Ray Agnew

Detroit Lions
- Title: Assistant general manager

Personal information
- Born: December 9, 1967 (age 58) Winston-Salem, North Carolina, U.S.
- Listed height: 6 ft 3 in (1.91 m)
- Listed weight: 285 lb (129 kg)

Career information
- Position: Defensive tackle (No. 92, 93, 99)
- High school: Carver (Winston-Salem)
- College: NC State
- NFL draft: 1990: 1st round, 10th overall pick

Career history

Playing
- New England Patriots (1990–1994); New York Giants (1995–1996); Carolina Panthers (1997)*; New York Giants (1997); St. Louis Rams (1998–2000);
- * Offseason and/or practice squad member only

Operations
- Los Angeles Rams (2017–2020) Director of pro personnel; Detroit Lions (2021–present) Assistant general manager;

Awards and highlights
- Super Bowl champion (XXXIV); PFWA All-Rookie Team (1990); Third-team All-American (1989); 2× First-team All-ACC (1988, 1989); ACC Rookie of the Year (1986);

Career NFL statistics
- Tackles: 451
- Sacks: 22.5
- Interceptions: 2
- Stats at Pro Football Reference

= Ray Agnew =

American football player and executive (born 1967)

Ray Mitchell Agnew Jr. (born December 9, 1967) is an American professional football executive and former player who is the assistant general manager for the Detroit Lions of the National Football League (NFL).
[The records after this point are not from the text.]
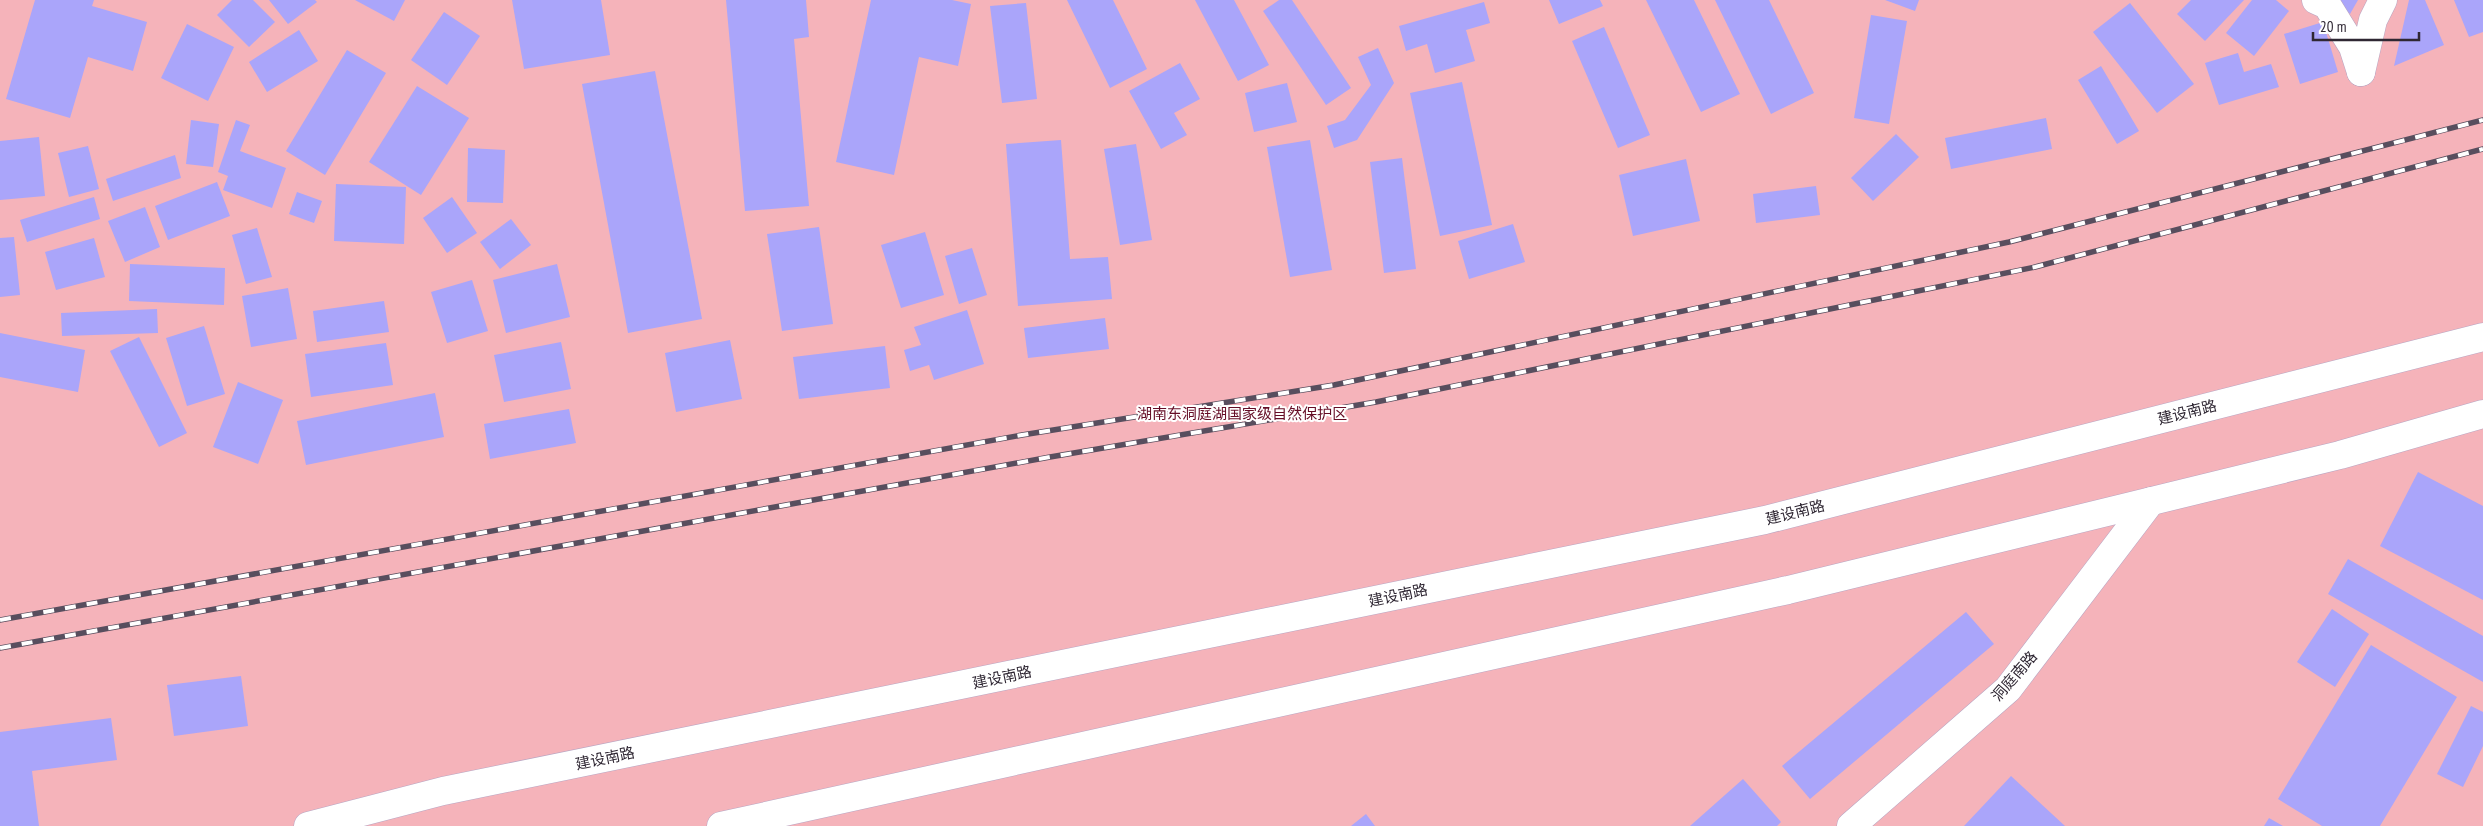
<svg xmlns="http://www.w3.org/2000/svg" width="2483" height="826" viewBox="0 0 2483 826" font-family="'PT Sans Narrow','Noto Sans SC',sans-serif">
  <rect width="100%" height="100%" fill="#f3defd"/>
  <rect fill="#f5b3ba" x="0" y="0" width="2483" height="826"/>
  <g fill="#aaa5fa">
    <polygon points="35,0 94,0 92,6 147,22 133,71 88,57 70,118 6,99"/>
    <polygon points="232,0 253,0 275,22 249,47 217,15"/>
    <polygon points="269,0 315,0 317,2 288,24"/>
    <polygon points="355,0 405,0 394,21"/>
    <polygon points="512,0 601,0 610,55 524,69"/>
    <polygon points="726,0 806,0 809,37 794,39 809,206 745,211"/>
    <polygon points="871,0 952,0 971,4 958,66 919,57 894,175 836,162"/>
    <polygon points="1067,0 1113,0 1147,69 1110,88"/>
    <polygon points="1195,0 1234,0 1269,65 1238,81"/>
    <polygon points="1279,0 1292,0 1351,88 1326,105 1263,11"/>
    <polygon points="1549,0 1600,0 1603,6 1559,24"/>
    <polygon points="1646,0 1694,0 1740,94 1701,112"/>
    <polygon points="1715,0 1769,0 1814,93 1771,114"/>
    <polygon points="1885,0 1919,0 1915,11"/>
    <polygon points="2191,0 2244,0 2205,41 2177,14"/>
    <polygon points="2252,0 2276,0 2289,11 2254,56 2226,33"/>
    <polygon points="2335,0 2358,0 2350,14"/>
    <polygon points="2409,0 2425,0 2444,45 2394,66"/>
    <polygon points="2454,0 2483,0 2483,32 2469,37"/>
    <polygon points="1484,2 1490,23 1466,30 1475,61 1435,73 1427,44 1406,51 1399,26"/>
    <polygon points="1026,3 1037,99 1002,103 990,6"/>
    <polygon points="2130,3 2194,84 2157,113 2093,32"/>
    <polygon points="444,12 480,36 447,85 411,60"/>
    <polygon points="1871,15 1907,21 1889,124 1854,118"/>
    <polygon points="2323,22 2338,72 2300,84 2284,34"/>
    <polygon points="187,24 234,47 208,101 161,78"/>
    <polygon points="1604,27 1650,135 1618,148 1572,41"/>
    <polygon points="299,30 318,61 267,92 249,62"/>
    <polygon points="1378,48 1394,83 1357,140 1334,148 1327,126 1345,120 1371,85 1358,57"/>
    <polygon points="347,50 386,73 325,175 286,151"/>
    <polygon points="2238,53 2244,72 2271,64 2279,87 2219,105 2205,63"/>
    <polygon points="1180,63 1200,99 1174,113 1187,135 1161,149 1129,91"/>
    <polygon points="2101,66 2139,131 2117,144 2078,80"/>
    <polygon points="655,71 702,319 628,333 582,84"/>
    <polygon points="1462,82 1492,225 1440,236 1410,93"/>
    <polygon points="1287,83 1297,122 1254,132 1245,93"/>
    <polygon points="417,86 469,118 421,195 369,162"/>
    <polygon points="2046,118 2052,149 1951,169 1945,138"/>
    <polygon points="191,120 219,124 213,167 186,164"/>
    <polygon points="236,120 250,125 240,151 286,168 272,208 223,190 228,176 218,172"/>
    <polygon points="1896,134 1919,157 1873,201 1851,178"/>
    <polygon points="39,137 45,196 0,200 0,141"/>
    <polygon points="1061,140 1070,259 1108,257 1112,299 1018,306 1006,144"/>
    <polygon points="1310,140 1332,270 1290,277 1267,147"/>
    <polygon points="1136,144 1152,240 1120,245 1104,149"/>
    <polygon points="88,146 99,189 69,197 58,153"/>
    <polygon points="468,148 505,150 503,203 467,202"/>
    <polygon points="175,155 181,178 113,201 106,179"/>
    <polygon points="1402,158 1416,269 1384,273 1370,162"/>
    <polygon points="1686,159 1700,221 1633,236 1619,175"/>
    <polygon points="217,182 230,216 168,240 155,206"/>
    <polygon points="336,184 406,187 404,244 334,241"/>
    <polygon points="1816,186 1820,215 1756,223 1753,194"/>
    <polygon points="297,192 322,201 314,223 289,214"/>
    <polygon points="94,197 100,219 27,242 20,220"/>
    <polygon points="452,197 477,233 447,253 423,218"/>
    <polygon points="145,207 160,247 125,262 108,221"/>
    <polygon points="511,219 531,245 500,269 480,242"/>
    <polygon points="1513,224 1525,262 1469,279 1458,241"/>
    <polygon points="819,227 833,324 782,331 767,234"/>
    <polygon points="257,228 272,277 246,284 232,235"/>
    <polygon points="925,232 944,295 901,308 881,245"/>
    <polygon points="14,237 20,295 0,297 0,238"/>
    <polygon points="94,238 105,277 56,290 45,252"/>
    <polygon points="972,248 987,295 959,304 945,256"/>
    <polygon points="130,264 225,268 224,305 129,301"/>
    <polygon points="557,264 570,317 506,333 493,280"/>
    <polygon points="472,280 488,331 447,343 431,292"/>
    <polygon points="288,288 297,339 251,347 242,296"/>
    <polygon points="384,301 389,332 317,342 313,311"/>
    <polygon points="157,309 158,333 62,336 61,313"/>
    <polygon points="967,310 984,364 934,380 929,365 910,371 904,350 921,345 914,327"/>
    <polygon points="1105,318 1109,349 1028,358 1024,328"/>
    <polygon points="204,326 225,394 187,406 166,338"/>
    <polygon points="0,333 85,350 78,392 0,377"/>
    <polygon points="139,337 187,433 159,447 110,351"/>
    <polygon points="730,340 742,399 676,412 665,353"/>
    <polygon points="561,342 571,389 504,402 494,355"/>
    <polygon points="386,343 393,385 311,397 305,354"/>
    <polygon points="885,346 890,388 799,399 793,357"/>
    <polygon points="238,382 283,400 258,464 213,447"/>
    <polygon points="435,393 444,437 306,465 297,421"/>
    <polygon points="569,409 576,443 490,459 484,424"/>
    <polygon points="2418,472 2483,506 2483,600 2380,546"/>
    <polygon points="2348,559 2483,636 2483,682 2328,594"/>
    <polygon points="2332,609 2369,634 2335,687 2297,662"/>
    <polygon points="1966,612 1994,644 1810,799 1782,766"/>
    <polygon points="2371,645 2457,697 2380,826 2322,826 2278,799"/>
    <polygon points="241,676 248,726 174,736 167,685"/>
    <polygon points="2471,706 2483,712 2483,746 2463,787 2437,774"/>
    <polygon points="111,718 117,760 32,771 39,826 0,826 0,732"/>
    <polygon points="2011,776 2065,826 1964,826"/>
    <polygon points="1743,779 1781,822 1777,826 1690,826"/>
    <polygon points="1366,814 1375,826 1351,826"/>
    <polygon points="2269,818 2283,826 2264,826"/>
  </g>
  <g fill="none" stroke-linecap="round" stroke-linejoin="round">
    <g stroke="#b8a5c2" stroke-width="29">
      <g id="minor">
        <polyline points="2316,0 2327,5 2353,47 2361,72"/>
        <polyline points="2361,72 2373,20 2383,0"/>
      </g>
    </g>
    <g stroke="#b8a5c2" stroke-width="29">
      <polyline id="secondary" points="1851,826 2008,689 2151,501"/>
    </g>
    <g stroke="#b8a5c2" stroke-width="29">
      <g id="primary">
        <polyline points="308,826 443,791 1765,520 2483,337"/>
        <polyline points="721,826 1788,590 2340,455 2483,414"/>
      </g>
    </g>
    <use href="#minor" stroke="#fff" stroke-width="28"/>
    <use href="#secondary" stroke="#fff" stroke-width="28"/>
    <use href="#primary" stroke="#fff" stroke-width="28"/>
    <g stroke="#584e5e" stroke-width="5.5">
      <g id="rail">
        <polyline points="0,620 1022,435 1334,385 2009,242 2483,120"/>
        <polyline points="0,648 1050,457 1376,402 2035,267 2483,149"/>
      </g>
    </g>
    <use href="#rail" stroke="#fff" stroke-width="4" stroke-dasharray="11" stroke-linecap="butt"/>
  </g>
  <g text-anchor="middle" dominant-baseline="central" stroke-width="4" stroke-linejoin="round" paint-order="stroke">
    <g font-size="15" fill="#2f2733" stroke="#fff">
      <text transform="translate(2187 412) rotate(-14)">建设南路</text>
      <text transform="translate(1795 512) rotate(-14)">建设南路</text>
      <text transform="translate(1398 595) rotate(-12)">建设南路</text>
      <text transform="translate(2014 676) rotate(-49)">洞庭南路</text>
      <text transform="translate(1002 677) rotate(-12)">建设南路</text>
      <text transform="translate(605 758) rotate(-12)">建设南路</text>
    </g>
    <g font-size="15" fill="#650d26" stroke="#fff">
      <text x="1242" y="413">湖南东洞庭湖国家级自然保护区</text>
    </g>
  </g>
  <path d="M2313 32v8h106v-8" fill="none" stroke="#2f2733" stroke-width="2.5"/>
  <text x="2320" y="32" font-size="15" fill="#2f2733" stroke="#ffffff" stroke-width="4" paint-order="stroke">20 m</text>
</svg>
He served as the director of pro personnel with the Los Angeles Rams from 2017 to 2020.

Agnew played college football as a defensive tackle for the NC State Wolfpack and was selected 10th overall by the New England Patriots in 1990 NFL draft. He played 11 seasons in the NFL for the Patriots, New York Giants, and St. Louis Rams.

==Early life and college==
Agnew was born in Winston-Salem, North Carolina where he attended and played football for Carver High School. During his senior year, he was voted the defensive most valuable player after recording 70 tackles and 10 sacks in only seven games. Agnew then played college football and majored in history at North Carolina State University.

==NFL career==

He was drafted by the New England Patriots with the tenth pick of the first round of the 1990 NFL draft. Agnew played for the Patriots for five years before going to the New York Giants. After spending three years with the Giants he went to the St. Louis Rams where he played for three years. Agnew retired after the 2000 season.

Pre-draft measurables
| Height | Weight | Arm length | Hand span | Bench press |
| 6 ft 3 in (1.91 m) | 281 lb (127 kg) | 31+5⁄8 in (0.80 m) | 10+5⁄8 in (0.27 m) | 21 reps |
All values from NFL Combine

==Executive career==
In 2017, Agnew was promoted to director of pro personnel for the Los Angeles Rams.

On January 27, 2021, Agnew was named the assistant general manager of the Detroit Lions.

==Personal life==
Three of Agnew's sons are active in the game of football. Ray Agnew III is a pro scout for the New York Jets and is a former fullback in the National Football League. Agnew's son, Malcolm, is the current running backs coach at Sacramento State, and Keenan is a defensive tackle at Southern Illinois.